Oops, posted the output twice :slight_smile:

Ah. Server Pilot is a bit of a special snowflake. It uses custom directories for its webserver and how it manages certificates. Certbot doesn’t have an understanding of that environment.

Can I ask, are you 100% sure that Apache is the server at the “front” of your ServerPilot stack? The reason is, to the best of my understanding, ServerPilot usually sticks nginx in front of Apache in its configuration. This can be confirmed with something like:

ss -tlnp | grep -E "(apache|nginx)"

Finally, you might consider using this specialized community script for ServerPilot + Let’s Encrypt - https://github.com/lesaff/serverpilot-letsencrypt - rather than trying to use Certbot in the suggested way. Internally it uses certbot-auto, and it is pre-configured to deal with ServerPilot environments itself.

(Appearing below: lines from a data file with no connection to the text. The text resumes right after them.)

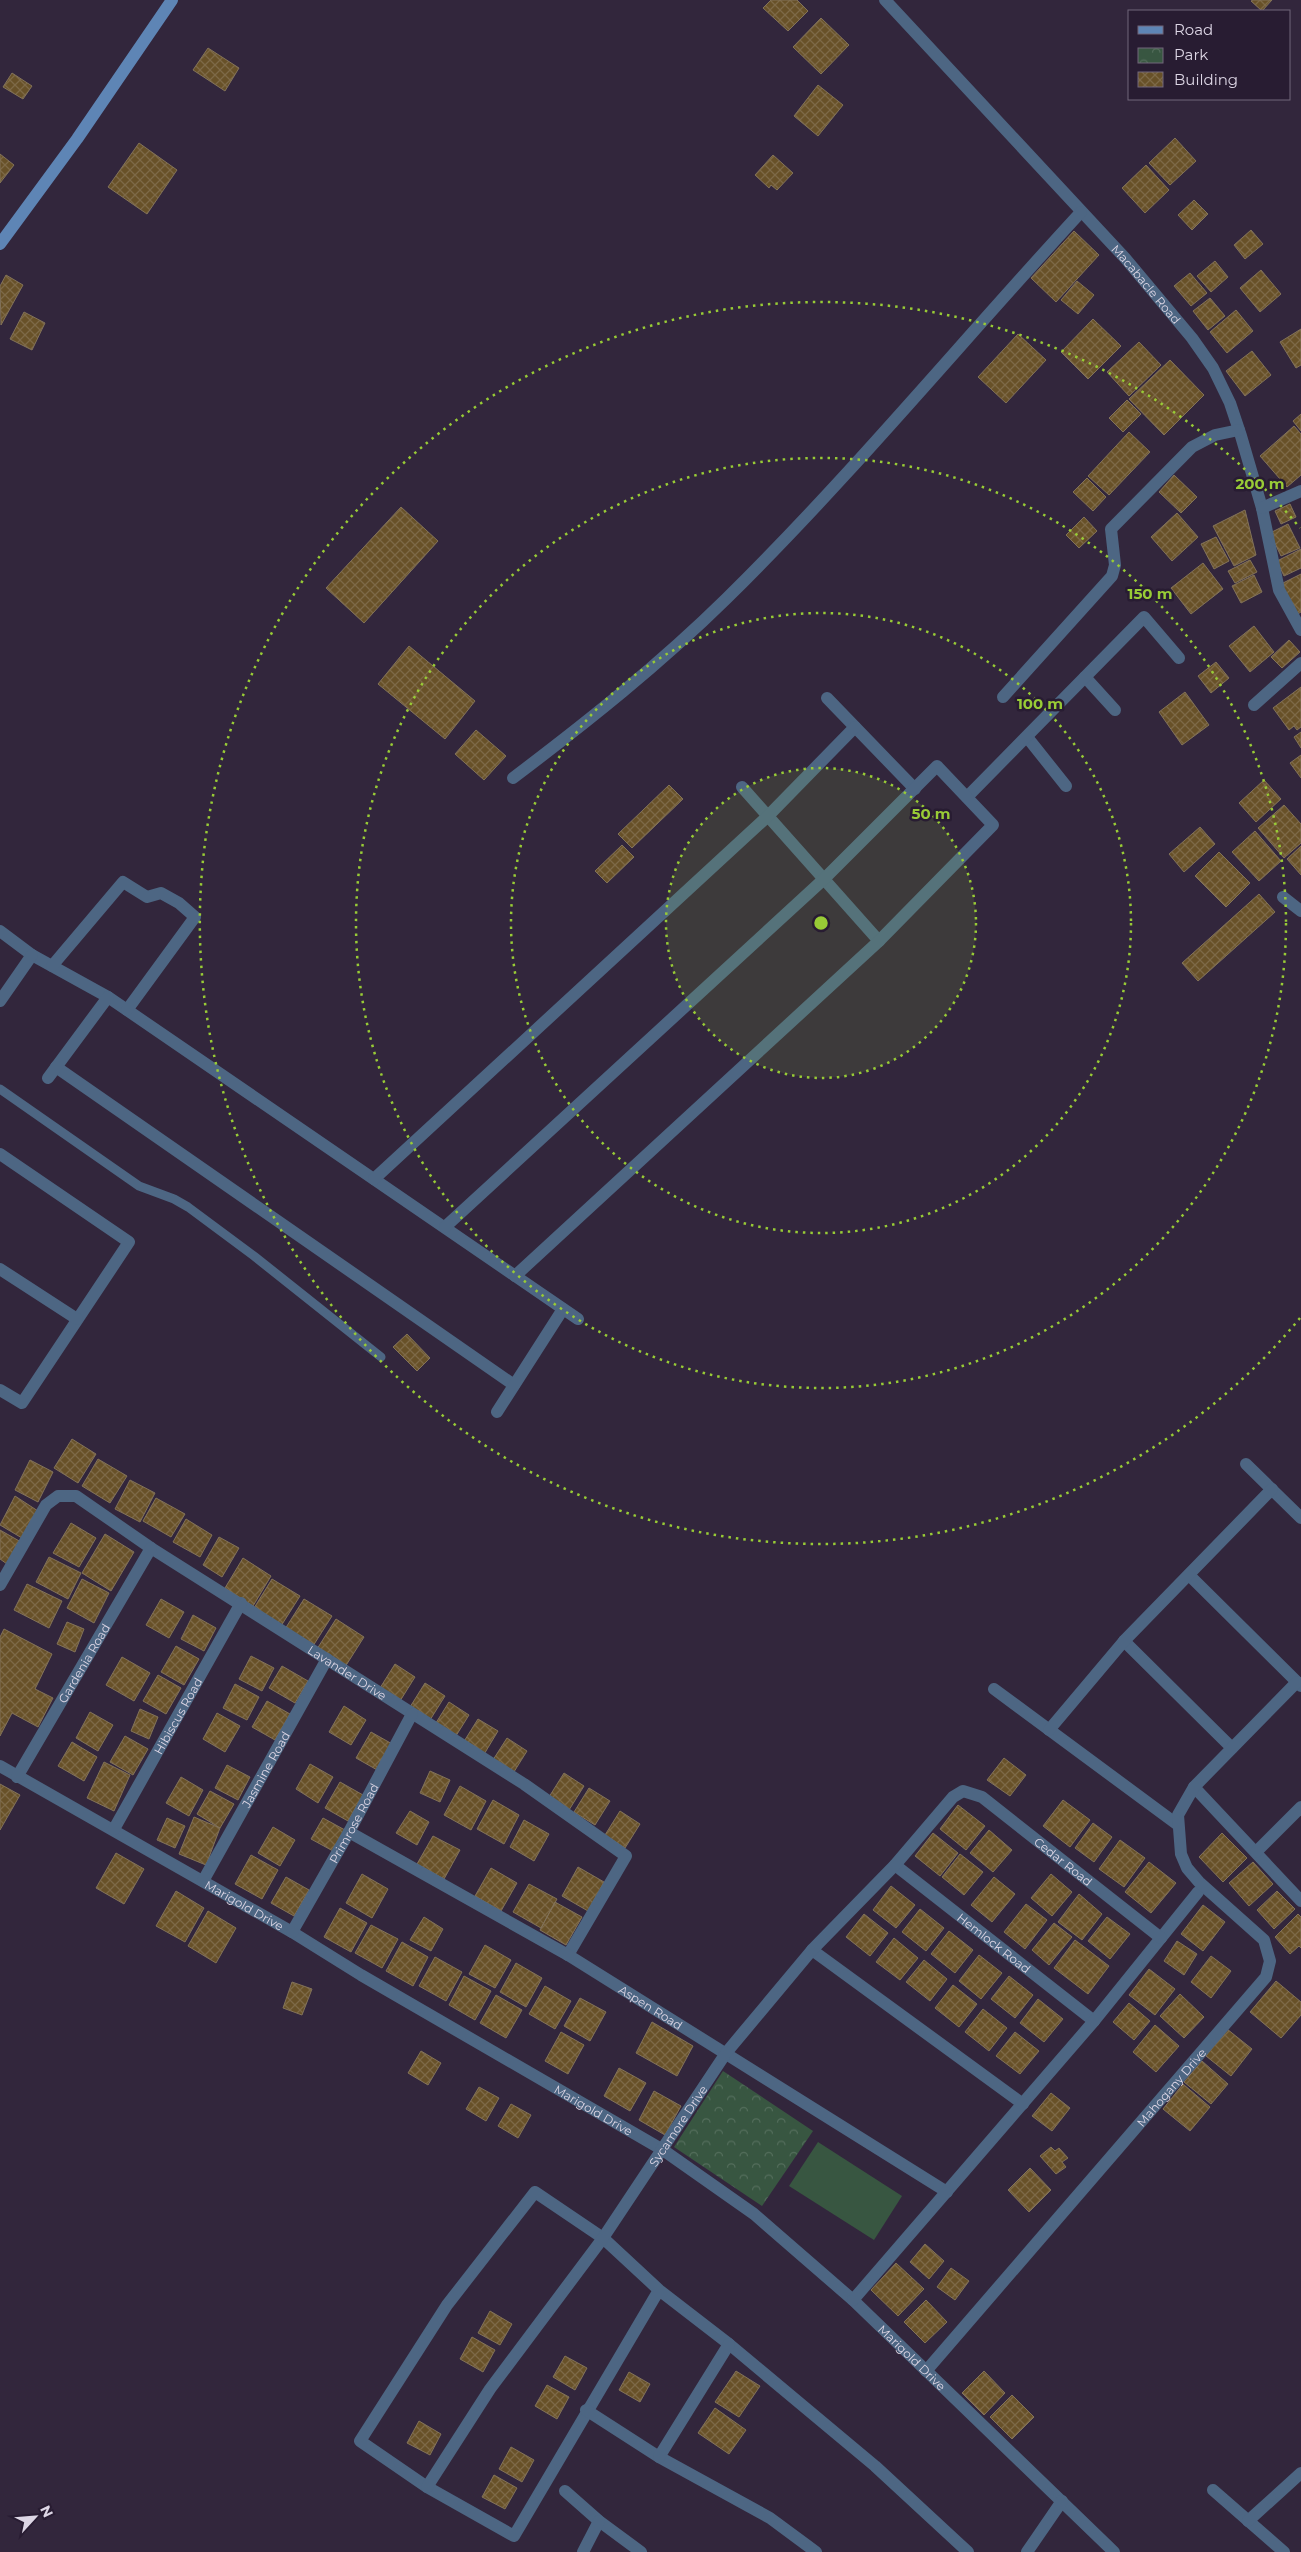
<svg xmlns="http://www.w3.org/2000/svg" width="1301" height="2552" font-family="Montserrat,sans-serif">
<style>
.green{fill:#385641}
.park{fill:url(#park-crowns)}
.building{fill:url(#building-cross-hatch);stroke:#827259}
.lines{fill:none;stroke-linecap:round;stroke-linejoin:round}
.lane{stroke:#4d6683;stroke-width:9}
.street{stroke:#4d6683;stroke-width:12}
.secondary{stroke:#5e85b5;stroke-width:12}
.ring{fill:none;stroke:#98cb36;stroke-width:2.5;stroke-dasharray:2.5 5}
.labels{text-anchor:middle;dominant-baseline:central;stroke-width:5;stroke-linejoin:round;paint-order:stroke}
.street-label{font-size:12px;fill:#ddd6e5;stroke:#281c32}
.centre{fill:#98cb36;stroke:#281c32;stroke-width:2.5}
.ring-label{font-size:15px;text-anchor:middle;font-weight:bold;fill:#98cb36;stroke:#281c32;stroke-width:5;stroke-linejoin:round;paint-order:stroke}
</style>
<defs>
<pattern id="park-crowns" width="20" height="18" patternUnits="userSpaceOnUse" patternTransform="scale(1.25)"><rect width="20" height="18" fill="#385641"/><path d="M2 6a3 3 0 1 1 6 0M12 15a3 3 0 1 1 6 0" fill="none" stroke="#546e5c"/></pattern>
<pattern id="building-cross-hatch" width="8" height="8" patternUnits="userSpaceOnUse" patternTransform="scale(1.25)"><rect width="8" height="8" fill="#685128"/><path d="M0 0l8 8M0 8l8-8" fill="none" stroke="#7d6947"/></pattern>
</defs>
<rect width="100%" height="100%" fill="#32263c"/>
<path class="green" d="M818,2142L902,2196L874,2240L789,2186Z"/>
<path class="park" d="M723,2071L813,2131L762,2206L674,2147Z"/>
<path class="building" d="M771,0H797L808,11L788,31L763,8Z
M1253,0H1272L1262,11L1251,1Z
M821,18L849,45L821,74L793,47Z
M208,48L239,68L225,91L193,70Z
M12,73L32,86L23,99L3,87Z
M818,85L843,105L818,136L794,116Z
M1175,138L1196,161L1170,185L1149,163Z
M139,143L177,170L147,214L108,187Z
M0,154L14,165L0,183Z
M773,155L793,173L777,190L771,185L769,188L755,175Z
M1146,165L1169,190L1145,213L1122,188Z
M1194,200L1208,214L1192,230L1178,215Z
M1251,230L1263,244L1245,259L1234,245Z
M1074,231L1099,255L1056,302L1031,278Z
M1215,261L1228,277L1211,292L1197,276Z
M1261,270L1281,294L1260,312L1240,288Z
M1190,273L1207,293L1191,306L1174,286Z
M6,275L23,285L1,325L0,286Z
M1077,281L1094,295L1078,314L1061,300Z
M1210,298L1225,316L1208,330L1193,311Z
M1236,310L1253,331L1227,353L1210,332Z
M24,312L45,323L32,350L10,339Z
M1093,319L1121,346L1088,379L1061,352Z
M1301,329V365L1296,368L1280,342Z
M1018,334L1046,360L1006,403L978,377Z
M1139,342L1161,365L1129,396L1107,372Z
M1252,351L1271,375L1245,396L1226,371Z
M1170,360L1204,395L1164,435L1129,399Z
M1127,400L1141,414L1123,432L1109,418Z
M1301,414V431L1293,421Z
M1294,426L1301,434V475L1287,487L1260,456Z
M1129,432L1150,452L1109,495L1088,476Z
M1174,475L1197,497L1181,513L1159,492Z
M1087,478L1106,497L1093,511L1073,492Z
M1290,504L1296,517L1281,524L1275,511Z
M401,507L438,541L364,623L326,588Z
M1245,510L1256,555L1234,566L1213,526Z
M1177,513L1198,537L1172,561L1151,537Z
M1084,517L1097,531L1079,548L1066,535Z
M1288,524L1300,548L1281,556L1270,533Z
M1216,537L1229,561L1214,569L1201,544Z
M1301,549V568L1284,576L1277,561Z
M1250,560L1257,572L1235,583L1228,571Z
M1203,563L1223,589L1191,614L1171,588Z
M1301,574V612L1296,615L1281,584Z
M1254,575L1262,592L1241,603L1232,586Z
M1254,626L1274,652L1250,672L1229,646Z
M1289,640L1300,652L1282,668L1271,657Z
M409,646L475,701L445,739L378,684Z
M1216,662L1229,678L1211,693L1198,676Z
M1301,687V727L1297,730L1294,726L1289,730L1273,708Z
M1185,692L1209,725L1182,745L1159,712Z
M476,730L506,756L484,780L455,754Z
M1301,732V748L1294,737Z
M1301,755V778L1290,763Z
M1264,780L1281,799L1256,822L1239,803Z
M669,785L683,799L632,848L618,834Z
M1284,805L1301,824V843L1284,858L1258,828Z
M1200,827L1215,844L1184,872L1169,854Z
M1255,831L1281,861L1259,881L1232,852Z
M622,845L634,857L607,883L595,871Z
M1301,846V875L1287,859Z
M1219,852L1250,883L1226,907L1195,876Z
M1259,894L1275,912L1198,981L1182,963Z
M407,1334L430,1358L417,1371L393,1347Z
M72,1439L96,1454L78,1483L54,1468Z
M98,1459L127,1476L110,1503L82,1486Z
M30,1460L53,1472L38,1502L15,1490Z
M130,1480L155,1493L140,1522L115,1509Z
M15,1496L38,1511L22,1538L0,1525Z
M156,1498L185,1514L171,1537L143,1521Z
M186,1519L212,1535L200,1557L173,1542Z
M71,1523L96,1538L79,1567L53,1553Z
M0,1530L21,1542L7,1564L0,1559Z
M105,1534L134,1552L111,1591L82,1573Z
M219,1537L239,1548L222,1577L203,1565Z
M49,1557L81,1573L68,1599L36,1582Z
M243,1558L271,1576L253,1606L225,1588Z
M82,1579L109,1593L94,1623L67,1608Z
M272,1579L300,1596L281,1626L254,1608Z
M27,1584L62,1601L49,1628L14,1610Z
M161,1599L184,1612L169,1638L146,1625Z
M304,1599L332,1616L313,1646L285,1629Z
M193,1615L216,1628L204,1651L181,1639Z
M336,1619L364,1637L345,1667L317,1649Z
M67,1622L84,1629L75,1652L57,1644Z
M4,1629L52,1654L35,1689L53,1698L38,1727L12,1713L0,1736V1637Z
M176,1646L199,1659L184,1685L161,1672Z
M251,1656L274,1668L262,1691L239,1679Z
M122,1657L150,1673L134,1701L106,1685Z
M395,1664L415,1677L400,1701L380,1688Z
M282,1666L308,1681L295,1703L269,1688Z
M158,1675L181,1688L166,1714L143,1701Z
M425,1683L445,1696L430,1720L410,1707Z
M235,1684L259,1697L247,1720L223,1708Z
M267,1701L290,1714L275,1740L252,1727Z
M449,1702L469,1715L454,1739L434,1726Z
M344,1706L366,1720L351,1745L329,1732Z
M140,1709L158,1717L149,1739L131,1731Z
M90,1712L113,1725L98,1751L76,1738Z
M217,1713L240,1726L225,1752L203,1739Z
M478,1719L498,1731L483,1756L463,1743Z
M371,1732L394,1745L379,1771L356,1758Z
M125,1736L148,1749L133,1775L110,1762Z
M507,1738L527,1751L512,1775L491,1763Z
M72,1742L97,1757L84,1781L58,1766Z
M1004,1758L1026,1775L1010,1796L987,1780Z
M104,1762L130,1775L114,1811L87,1798Z
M310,1764L333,1777L318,1803L296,1789Z
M227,1765L250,1777L238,1800L215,1788Z
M430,1771L450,1780L440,1802L420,1793Z
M564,1773L584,1786L569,1810L549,1797Z
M181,1777L203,1790L189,1816L166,1803Z
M340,1782L363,1795L348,1821L325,1808Z
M0,1784L20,1795L0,1830Z
M460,1786L486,1801L471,1830L444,1815Z
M589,1788L610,1801L595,1825L574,1812Z
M210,1791L234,1804L220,1828L197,1814Z
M493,1800L519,1815L504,1844L477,1829Z
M1063,1800L1090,1820L1070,1847L1043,1826Z
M958,1805L985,1826L966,1850L940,1829Z
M410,1811L429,1822L417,1845L396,1833Z
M620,1811L640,1824L625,1848L605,1835Z
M194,1817L220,1828L206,1865L179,1854Z
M167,1818L185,1826L175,1848L157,1840Z
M323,1818L345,1830L333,1851L311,1839Z
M524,1820L549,1834L534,1861L510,1847Z
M1093,1823L1112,1837L1094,1862L1075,1848Z
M273,1827L295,1840L280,1866L258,1853Z
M989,1830L1012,1850L993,1872L970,1853Z
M933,1833L958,1853L940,1876L915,1856Z
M1222,1833L1247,1858L1223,1882L1199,1857Z
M433,1836L460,1850L444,1879L417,1864Z
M1120,1840L1145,1858L1124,1887L1099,1869Z
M116,1853L144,1869L124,1904L96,1888Z
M960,1854L983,1872L964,1895L942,1877Z
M251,1855L278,1870L262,1899L235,1884Z
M1149,1862L1176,1883L1151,1913L1125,1892Z
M1253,1862L1273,1884L1249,1906L1229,1883Z
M578,1867L604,1882L588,1911L562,1896Z
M491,1868L517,1883L501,1911L475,1896Z
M362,1874L388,1889L372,1918L346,1903Z
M1051,1874L1072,1892L1052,1916L1031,1898Z
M286,1877L309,1890L294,1916L271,1903Z
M994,1877L1015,1894L992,1922L971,1905Z
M529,1884L557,1899L541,1928L513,1912Z
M891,1886L915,1905L896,1928L873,1910Z
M176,1891L204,1908L185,1942L156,1926Z
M1277,1891L1295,1909L1274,1929L1257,1910Z
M1079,1894L1102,1914L1082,1940L1058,1922Z
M555,1902L582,1917L566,1945L540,1930Z
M1026,1904L1047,1920L1025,1949L1004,1932Z
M1203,1905L1225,1922L1203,1951L1181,1934Z
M340,1908L367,1923L351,1952L324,1937Z
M920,1909L944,1928L926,1951L902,1932Z
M208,1911L236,1928L216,1963L188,1946Z
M864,1914L888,1933L870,1956L846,1937Z
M1298,1914L1301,1917V1948L1299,1946L1290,1954L1275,1937Z
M424,1917L443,1929L431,1951L410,1940Z
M1107,1917L1130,1934L1110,1959L1088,1941Z
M1054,1923L1072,1937L1049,1965L1032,1950Z
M371,1925L398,1939L382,1968L355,1953Z
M949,1931L973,1950L955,1973L931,1954Z
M894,1938L918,1958L900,1980L876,1962Z
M1075,1940L1109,1966L1088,1994L1054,1968Z
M1177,1941L1197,1954L1184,1975L1164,1961Z
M402,1942L428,1957L413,1986L386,1971Z
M485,1945L511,1960L495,1988L469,1974Z
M979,1955L1002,1973L981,1999L959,1981Z
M1211,1956L1231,1971L1211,1998L1191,1982Z
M435,1957L462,1972L446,2001L419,1986Z
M924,1960L947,1979L930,2001L906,1982Z
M516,1963L542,1978L526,2007L500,1992Z
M1149,1969L1175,1989L1155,2015L1129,1995Z
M464,1976L491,1991L475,2020L449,2005Z
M1009,1976L1033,1995L1015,2018L991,1999Z
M1276,1981L1301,2002V2015L1281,2038L1250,2012Z
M292,1982L312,1989L302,2015L283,2008Z
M953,1985L977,2004L959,2027L935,2008Z
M545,1986L571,2001L555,2029L529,2014Z
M1180,1994L1204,2017L1184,2038L1160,2016Z
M496,1995L522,2010L506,2038L480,2023Z
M580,1998L606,2012L590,2041L564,2026Z
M1038,1999L1063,2019L1044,2042L1020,2023Z
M1129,2003L1150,2021L1134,2040L1113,2022Z
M983,2009L1007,2028L989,2051L965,2032Z
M652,2022L693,2046L677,2076L636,2053Z
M1155,2025L1179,2046L1156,2072L1133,2052Z
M1227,2029L1252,2049L1231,2076L1206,2056Z
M561,2032L584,2045L568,2074L545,2061Z
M1015,2032L1039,2051L1020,2074L996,2056Z
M421,2051L441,2063L428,2085L408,2073Z
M1202,2061L1228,2084L1211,2104L1184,2082Z
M619,2068L646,2083L630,2111L604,2096Z
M1183,2084L1210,2107L1190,2131L1163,2109Z
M479,2087L499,2098L486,2121L466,2109Z
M654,2091L681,2106L665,2135L639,2120Z
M1051,2093L1070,2108L1052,2131L1032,2116Z
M511,2104L531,2115L518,2138L498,2126Z
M1051,2147L1055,2151L1059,2148L1068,2158L1062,2162L1066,2167L1056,2174L1040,2156Z
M1030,2168L1051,2190L1029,2212L1008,2190Z
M925,2244L944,2261L929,2279L910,2262Z
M896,2263L924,2289L898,2316L871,2290Z
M951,2268L969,2281L955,2300L937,2287Z
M926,2300L947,2322L925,2343L904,2322Z
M490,2311L512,2324L500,2345L478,2333Z
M472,2337L495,2350L483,2372L460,2359Z
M565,2356L587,2368L575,2390L553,2377Z
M736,2371L760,2386L739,2417L715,2402Z
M984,2371L1005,2393L984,2415L962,2393Z
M629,2372L650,2384L640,2402L619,2390Z
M547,2385L569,2397L557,2419L535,2406Z
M1012,2395L1034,2417L1012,2439L990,2417Z
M715,2408L746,2430L729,2454L698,2433Z
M419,2421L441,2434L430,2455L407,2443Z
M511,2447L534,2460L522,2482L499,2469Z
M494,2475L517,2488L505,2509L482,2497Z"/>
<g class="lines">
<path class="lane" d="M0,1089L139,1186L174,1199L188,1207L254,1256L381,1357"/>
<g class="street">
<path id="s1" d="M885,0L1125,258L1192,338L1213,368L1230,403L1241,436L1262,508L1279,590L1301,630"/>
<path d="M1262,508L1301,491"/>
<path d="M1085,677L1115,710"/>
<path d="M1003,697L1112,576L1115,565L1111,529L1192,447L1215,435L1239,430"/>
<path d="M827,698L915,789"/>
<path d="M1254,705L1301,663"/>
<path d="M1027,737L1066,786"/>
<path d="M513,778C587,722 660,664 726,599C851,476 962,341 1081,212"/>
<path d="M742,787L879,941"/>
<path d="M967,797L1144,617L1179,658"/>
<path d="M1283,897L1301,911"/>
<path d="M0,931L32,955L108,997L578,1319"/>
<path d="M52,966L123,882L147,897L161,893L179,903L195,917L127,1010"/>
<path d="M0,1001L32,955"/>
<path d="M56,1067L514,1385"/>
<path d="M48,1078L108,997"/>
<path d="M0,1154L129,1242L22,1403L0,1390"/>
<path d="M374,1179L768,816L855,727"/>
<path d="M445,1227L824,879L937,766L993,825L879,941L515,1276"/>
<path d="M0,1269L77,1319"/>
<path d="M497,1412L563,1309"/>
<path d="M1246,1464L1301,1518"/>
<path d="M1189,1575L1301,1686"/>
<path id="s2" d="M0,1585L46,1505L58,1496H76L151,1548L524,1784L626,1856L568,1955"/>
<path d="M1124,1641L1232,1748"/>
<path d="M994,1689L1178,1825"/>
<path d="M1049,1730L1124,1641L1272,1489"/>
<path id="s3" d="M0,1766L292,1932L361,1975L663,2150L754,2214L853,2300L1114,2552"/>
<path id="s4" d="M17,1777L151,1548"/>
<path d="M1194,1787L1301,1901"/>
<path id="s5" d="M114,1829L241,1603"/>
<path id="s6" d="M349,1832L568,1955L947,2192"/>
<path d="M1256,1852L1301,1807"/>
<path id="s7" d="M895,1865L1094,2021"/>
<path id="s8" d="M203,1881L327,1659"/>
<path id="s9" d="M292,1932L349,1832L412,1714"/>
<path d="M812,1950L1023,2104"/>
<path d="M659,2290L514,2536L427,2487L360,2441L447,2305L535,2192L603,2238L659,2290L729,2344L875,2466L968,2552"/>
<path d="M853,2300L1094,2021L1198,1892"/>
<path id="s10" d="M926,2371L1266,1977L1270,1961L1264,1940L1199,1882L1187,1868L1181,1854L1178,1815L1194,1787L1297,1682"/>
<path d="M586,2410L659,2457L770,2518L816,2552"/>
<path d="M659,2457L729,2344"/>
<path id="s11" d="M427,2487L490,2389L603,2238L726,2053L812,1950L895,1865L953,1797L963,1791L982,1797L1161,1938"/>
<path d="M1213,2490L1284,2552"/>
<path d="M565,2491L599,2521L641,2552"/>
<path d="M1248,2521L1301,2473"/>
<path d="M583,2552L599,2521"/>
<path d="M1027,2552L1062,2501"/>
</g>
<path class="secondary" d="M0,244L77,139L172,0"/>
</g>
<circle cx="821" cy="923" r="155" fill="#98cb36" fill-opacity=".12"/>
<g class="ring">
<circle cx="821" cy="923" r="155"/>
<circle cx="821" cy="923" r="310"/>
<circle cx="821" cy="923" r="465"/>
<path d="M1300 1318A621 621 0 1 1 1300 528"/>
</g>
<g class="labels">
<g class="street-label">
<text stroke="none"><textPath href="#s1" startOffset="386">Macabacle Road</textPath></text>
<text stroke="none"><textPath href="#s4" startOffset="132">Gardenia Road</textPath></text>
<text stroke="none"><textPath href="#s2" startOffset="449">Lavander Drive</textPath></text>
<text stroke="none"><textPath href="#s5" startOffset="130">Hibiscus Road</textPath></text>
<text stroke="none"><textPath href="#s8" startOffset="128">Jasmine Road</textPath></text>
<text stroke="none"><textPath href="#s9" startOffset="125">Primrose Road</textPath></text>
<text stroke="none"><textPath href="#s11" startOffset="1005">Cedar Road</textPath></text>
<text stroke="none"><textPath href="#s3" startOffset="281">Marigold Drive</textPath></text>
<text stroke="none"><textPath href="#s7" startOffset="126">Hemlock Road</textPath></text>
<text stroke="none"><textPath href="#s6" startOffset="349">Aspen Road</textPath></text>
<text stroke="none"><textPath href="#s10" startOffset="375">Mahogany Drive</textPath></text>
<text stroke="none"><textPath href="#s3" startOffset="686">Marigold Drive</textPath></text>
<text stroke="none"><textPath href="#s11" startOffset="440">Sycamore Drive</textPath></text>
<text stroke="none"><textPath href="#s3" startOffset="1091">Marigold Drive</textPath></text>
</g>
</g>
<circle cx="821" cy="923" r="8" class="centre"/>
<g class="ring-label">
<text x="1260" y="489">200 m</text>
<text x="1150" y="599">150 m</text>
<text x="1040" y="709">100 m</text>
<text x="931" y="819">50 m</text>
</g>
<rect x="1128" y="10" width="162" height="90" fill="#281c32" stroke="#70667a"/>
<rect x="1138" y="26" width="25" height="8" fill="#5e85b5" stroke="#70667a"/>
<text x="1174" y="35" font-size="15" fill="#ddd6e5">Road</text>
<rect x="1138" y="48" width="25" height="15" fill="url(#park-crowns)" stroke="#70667a"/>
<text x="1174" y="60" font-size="15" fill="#ddd6e5">Park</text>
<rect x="1138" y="72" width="25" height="15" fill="url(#building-cross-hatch)" stroke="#70667a"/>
<text x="1174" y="85" font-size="15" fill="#ddd6e5">Building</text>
<g transform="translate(35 2517) rotate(64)" stroke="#281c32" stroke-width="4" paint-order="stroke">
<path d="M0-4L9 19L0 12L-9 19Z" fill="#ddd6e5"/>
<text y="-8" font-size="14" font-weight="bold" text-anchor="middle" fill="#ddd6e5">N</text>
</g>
</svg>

Yes it is nginx, you are right.

Now that I have installed certbot, are you telling me to reinstall certbot-auto using sple.sh?

Well, it's not strictly necessary. You can definitely use your currently Certbot like:

 certbot certonly -d example.org --webroot -w /path/to/your/webroot

and then configure your nginx config to use that certificate.

The only reason I suggest to use that script is that it can do some of the more complicated manual steps for you, like generating your SSL virtualhosts in nginx and reloading nginx during renewals.

Since ServerPilot is not officially an environment supported by Certbot, you'd otherwise be "on your own" (or requiring community support).

oh ok thank for telling me before it became a problem, I will reinstall using sple.sh then. Do I have to remove the old versions of certbot and letsencrypt before installing certbot-auto first?

Yes, it’s a good idea to only have a single variant of Certbot installed. It could cause some problems with the configuration directory and redundant cron tasks.